Die Qualifikation für die Weltmeisterschaft 2023 war von vornherein ein schwieriges Unterfangen, da die Türkei in der wohl härtesten Gruppe gelandet ist. Dennoch hat man bisher vier von neun möglichen Punkten geholt, was für den dritten Platz in Gruppe H reicht. Das 1:1-Unentschieden gegen den Tabellenzweiten Portugal hat gezeigt, dass die Türkei kein leichter Gegner mehr ist. Mit dieser Vorstellung hat die Nationalelf in der Heimat viel Leidenschaft für den Frauenfußball entfacht. "Auf dem Weg vom Flughafen zum Hotel wurden wir von etlichen Fans erwartet", erzählt Cin. "Unser Mannschaftsbus wurde am Hotel empfangen. Die Fans waren mit Pyrotechnik dabei."
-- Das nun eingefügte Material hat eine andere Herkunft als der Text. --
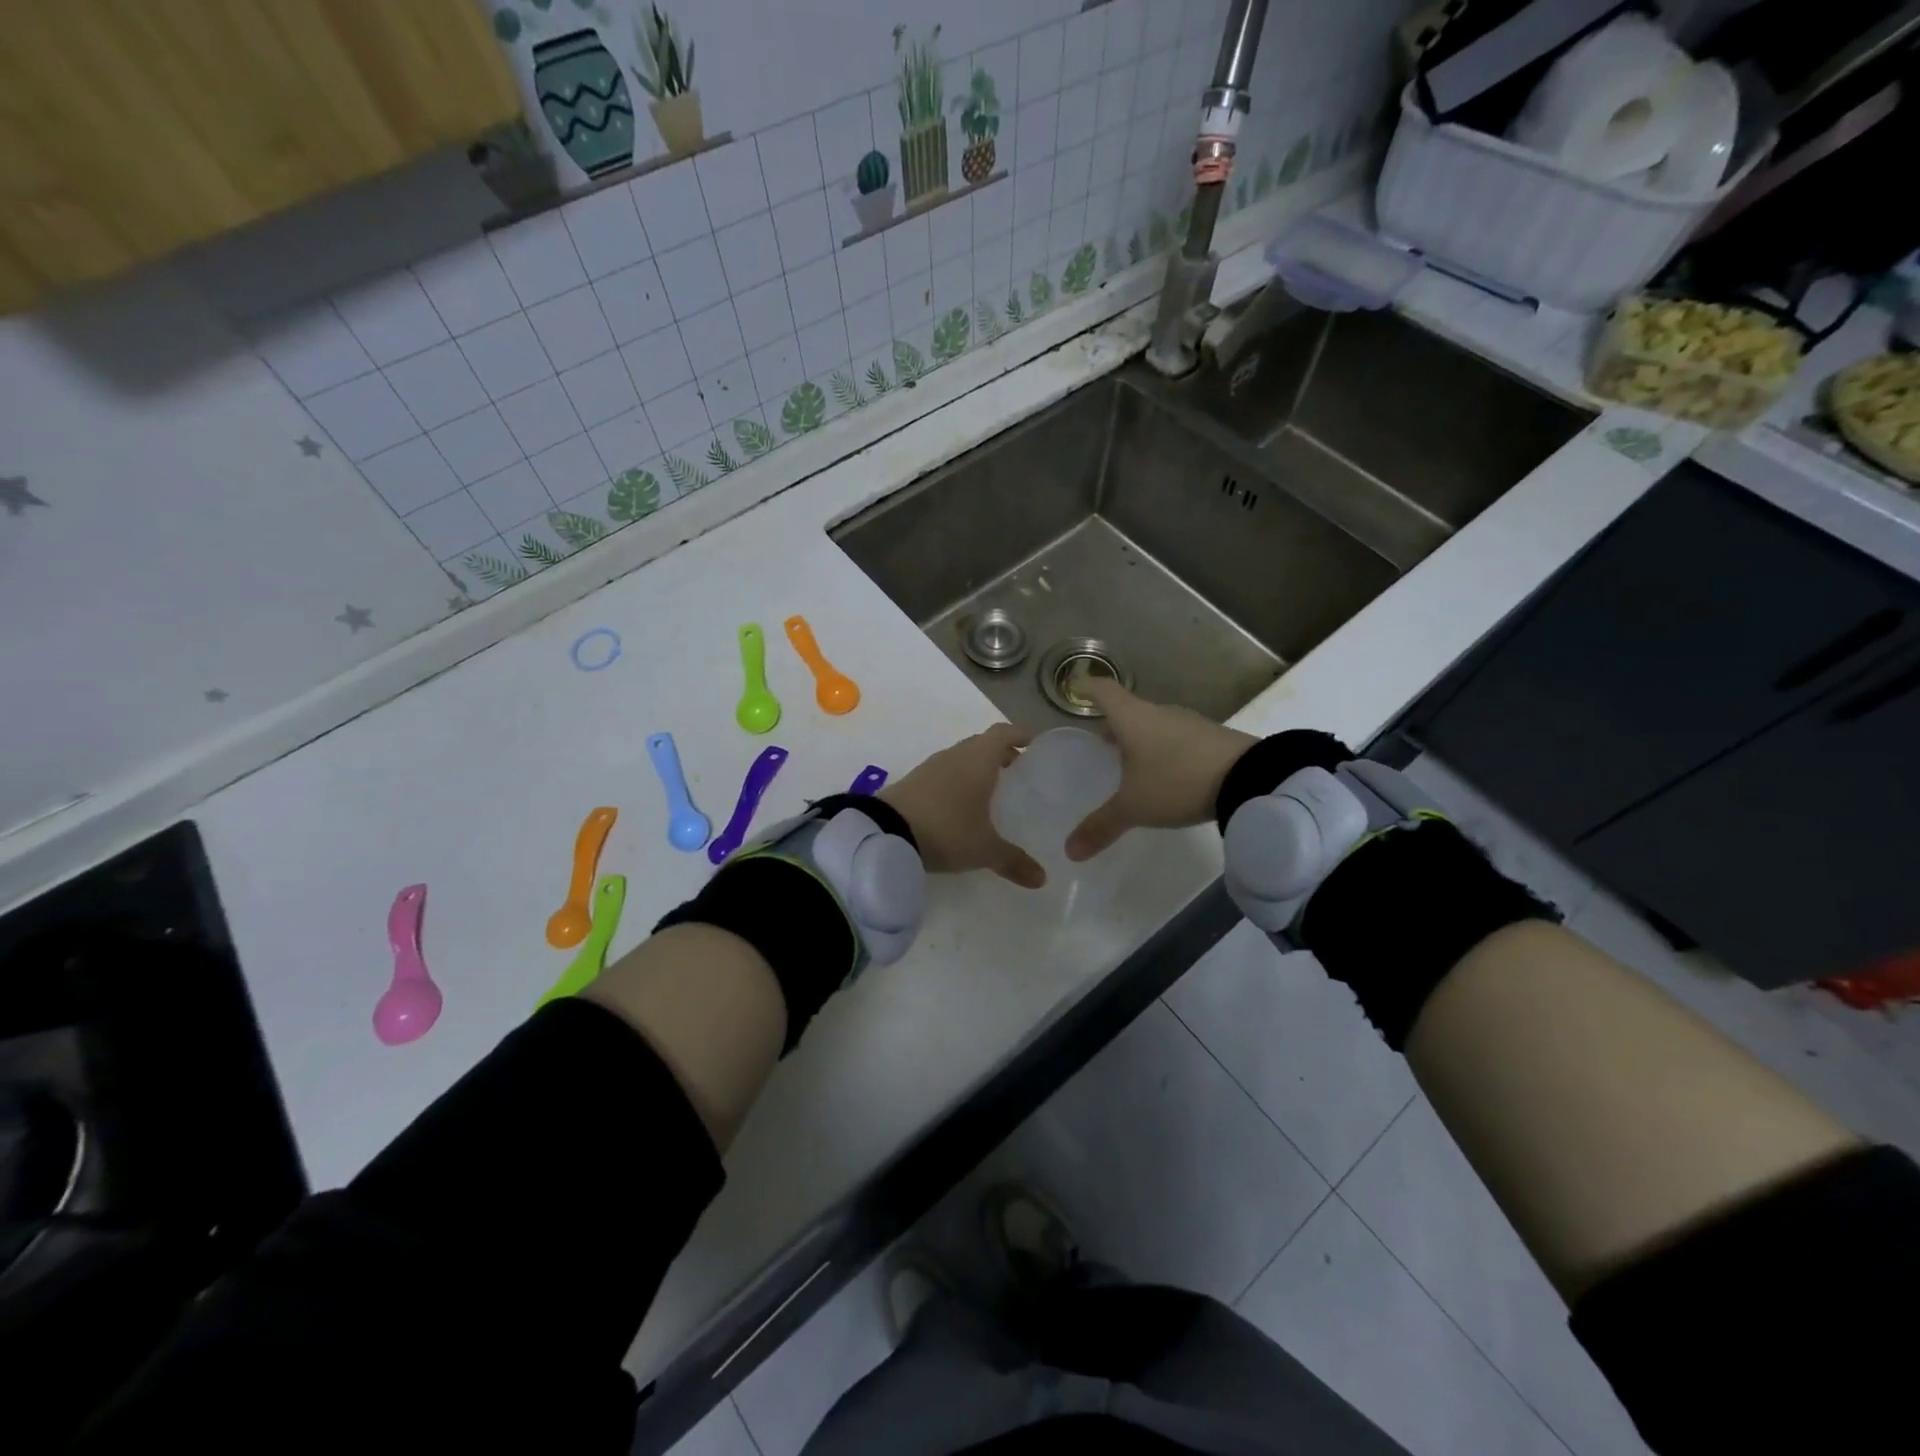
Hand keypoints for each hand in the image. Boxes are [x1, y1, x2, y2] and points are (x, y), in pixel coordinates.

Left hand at [880, 723, 1046, 888]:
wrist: (885, 832)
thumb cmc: (947, 829)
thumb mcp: (984, 849)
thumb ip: (1013, 861)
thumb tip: (1041, 879)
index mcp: (979, 759)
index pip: (1004, 733)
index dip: (1021, 735)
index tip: (1036, 744)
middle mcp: (956, 755)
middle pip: (983, 743)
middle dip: (1002, 753)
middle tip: (1019, 771)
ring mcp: (931, 767)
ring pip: (961, 757)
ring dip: (977, 767)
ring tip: (992, 790)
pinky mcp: (913, 782)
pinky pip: (944, 773)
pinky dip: (958, 781)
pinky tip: (962, 805)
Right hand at [1065, 680, 1257, 860]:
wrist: (1250, 777)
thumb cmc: (1177, 781)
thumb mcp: (1135, 807)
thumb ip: (1102, 826)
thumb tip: (1070, 851)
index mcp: (1133, 718)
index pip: (1103, 691)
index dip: (1087, 688)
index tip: (1075, 688)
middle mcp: (1159, 714)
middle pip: (1129, 711)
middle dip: (1113, 725)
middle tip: (1099, 744)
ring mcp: (1189, 724)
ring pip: (1154, 726)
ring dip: (1140, 739)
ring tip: (1130, 763)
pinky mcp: (1212, 739)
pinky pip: (1177, 739)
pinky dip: (1164, 751)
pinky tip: (1165, 775)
Ein Sieg gegen Deutschland, das bisher alle vier Qualifikationsspiele gewonnen hat, könnte einen noch größeren Empfang auslösen. Und das unter besonderen Voraussetzungen, zumindest für Cin und Kuru. "Es wird sich wie ein Heimspiel anfühlen. Auch weil ein großer Teil meiner Familie hier lebt und zugucken wird", sagt Cin.

Hoffen auf das Glück

Aber ein Sieg in Deutschland wäre für die Türkei nur eine kurzfristige Bestätigung, denn sie hat die Zukunft im Blick. "Die Türkei muss sich schneller entwickeln als Deutschland, Spanien oder die anderen. Aber wenn der Fortschritt anhält, kann man schnell aufsteigen. In fünf Jahren ist die Türkei vielleicht noch nicht so weit wie Deutschland, aber international wird sie besser sein und eher mithalten können", sagt Kuru und hofft: "Auch die stärkste Mannschaft kann mal einen schlechten Tag haben und die schwächere Mannschaft kann mit etwas Glück gewinnen. Der Ball ist rund. Man weiß nie, was passiert."